8 Data types, measures, and context
Data analytics projects require data. What, then, are data? Let’s consider what Kelleher and Tierney (2018) has to say in their aptly titled chapter, What are data, and what is a data set? Consider their definitions:
datum : an abstraction of a real-world entity (person, object, or event). The terms variable, feature, and attribute are often used interchangeably to denote an individual abstraction.
Data are the plural of datum. And:
data set : consists of the data relating to a collection of entities, with each entity described in terms of a set of attributes. In its most basic form, a data set is organized in an \(n \cdot m\) data matrix called the analytics record, where \(n\) is the number of entities (rows) and \(m\) is the number of attributes (columns).
8.1 Types of data
Data may be of different types, including nominal, ordinal, and numeric. These have sub-types as well. Nominal types are names for categories, classes, or states of things.
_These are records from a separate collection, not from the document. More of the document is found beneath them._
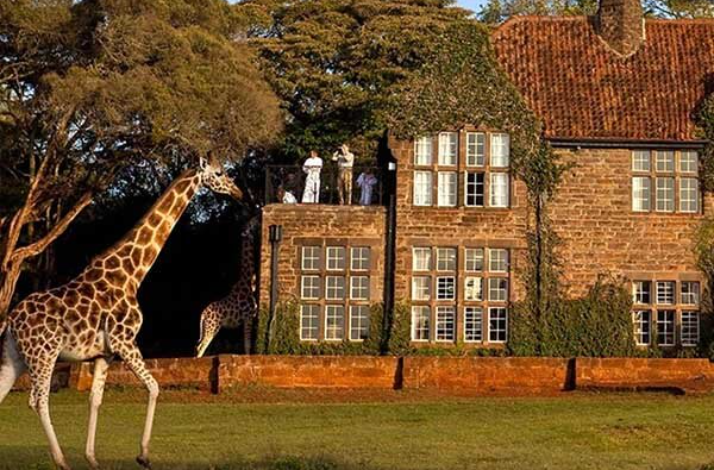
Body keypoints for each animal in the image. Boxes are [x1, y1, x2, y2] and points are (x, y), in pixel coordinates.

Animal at [0, 154, 243, 470]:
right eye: (220, 172)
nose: (238, 192)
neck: (132, 273)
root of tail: (11, 320)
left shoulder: (105, 354)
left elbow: (95, 400)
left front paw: (92, 458)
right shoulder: (125, 341)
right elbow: (154, 387)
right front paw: (143, 455)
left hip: (15, 357)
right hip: (44, 354)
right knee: (38, 400)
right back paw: (61, 460)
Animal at [195, 215, 260, 357]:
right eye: (249, 224)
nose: (256, 217)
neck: (247, 280)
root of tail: (203, 313)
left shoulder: (249, 318)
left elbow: (246, 343)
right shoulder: (248, 316)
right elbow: (247, 344)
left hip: (211, 327)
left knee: (199, 346)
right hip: (212, 326)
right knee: (201, 347)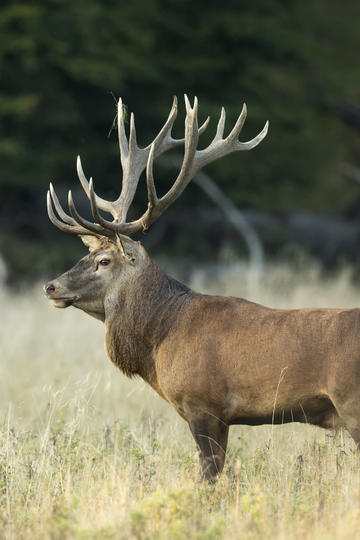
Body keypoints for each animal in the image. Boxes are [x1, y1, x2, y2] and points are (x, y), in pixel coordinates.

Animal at [43, 96, 360, 480]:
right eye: (86, 254)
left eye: (104, 261)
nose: (51, 286)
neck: (162, 336)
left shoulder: (203, 403)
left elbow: (208, 475)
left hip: (352, 402)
Ordinal types are similar to nominal types, except that it is possible to rank or order categories of an ordinal type. Numeric types are measurable quantities we can represent using integer or real values. Numeric types can be measured on an interval scale or a ratio scale. The data attribute type is important as it affects our choice of analyses and visualizations.
Data can also be structured (like a table) or unstructured (more like the words in this document). And data may be in a raw form such as an original count or measurement, or it may be derived, such as an average of multiple measurements, or a functional transformation. Normally, the real value of a data analytics project is in using statistics or modelling “to derive one or more attributes that provide insight into a problem” (Kelleher and Tierney 2018).
Finally, existing data originally for one purpose may be used in an observational study, or we may conduct controlled experiments to generate data.
8.2 Data requires context
But it’s important to understand, on another level what data represents. Lupi (2016) offers an interesting and helpful take,
Data represents real life. It is a snapshot of the world in the same way that a picture catches a small moment in time. Numbers are always placeholders for something else, a way to capture a point of view — but sometimes this can get lost.
Data measurements never reveal all aspects relevant to their generation or impact upon our analysis (Loukissas 2019). Loukissas (2019) provides several interesting examples where local information that generated the data matter greatly in whether we can fully understand the recorded, or measured data. His examples include plant data in an arboretum, artifact data in a museum, collection data at a library, information in the news as data, and real estate data. Using these examples, he convincingly argues we need to shift our thinking from data sets to data settings.
8.3 The importance of data context: A baseball example
Let’s consider another example, from baseball. In the game, a batter that hits the pitched ball over the outfield fence between the foul poles scores for his team — he hits a home run. But a batter’s home run count in a season does not tell us the whole story of their ability to hit home runs. Let’s consider some of the context in which a home run occurs. Batters hit a home run pitched by a specific pitcher, in a specific stadium, in specific weather conditions. All of these circumstances (and more) contribute to the existence of a home run event, but that context isn’t typically considered. Sometimes partly, rarely completely.
Perhaps obviously, all pitchers have different abilities to pitch a ball in a way that affects a batter’s ability to hit the ball. Let’s leave that aside for the moment, and consider more concrete context.
In Major League Baseball there are 30 teams, each with its own stadium. But each stadium’s playing field is differently sized than the others, each stadium’s outfield fence has uneven heights, and is different from other stadium fences! To explore this context, in Figure 2.1, hover your cursor over a particular field or fence to link them together and compare with others.
[Interactive visualization code would go here, extracted from introduction.qmd]
You can further explore this context in an award-winning, animated visualization (Vickars 2019, winner Kantar Information is Beautiful Awards 2019). Further, the trajectory of a hit baseball depends heavily on characteristics of the air, including density, wind speed, and direction (Adair 2017). The ball will not travel as far in cold, humid, dense air. And density depends on temperature, altitude, and humidity. Some stadiums have a roof with conditioned air protected somewhat from weather. But most are exposed. Thus, we would learn more about the qualities of a particular batter’s home run if understood in the context of these data.
Other aspects of this game are equally context-dependent. Consider each recorded ball or strike, an event made by the umpire when the batter does not swing at the ball. The umpire’s call is intended to describe location of the ball as it crosses home plate. But errors exist in that measurement. It depends on human perception, for one. We have independent measurements by a radar system (as of 2008). But that too has measurement error we can’t ignore. Firstly, there are 30 separate radar systems, one for each stadium. Secondly, those systems require periodic calibration. And calibration requires, again, human intervention. Moreover, the original radar systems installed in these stadiums in 2007 are no longer used. Different systems have been installed and used in their place. Thus, to fully understand the historical location of each pitched baseball and outcome means we must research and investigate these systems.
So when we really want to understand an event and compare among events (comparison is crucial for meaning), context matters. We’ve seen this in the baseball example, and in Loukissas’s several fascinating case study examples with many types of data. When we communicate about data, we should consider context, data settings.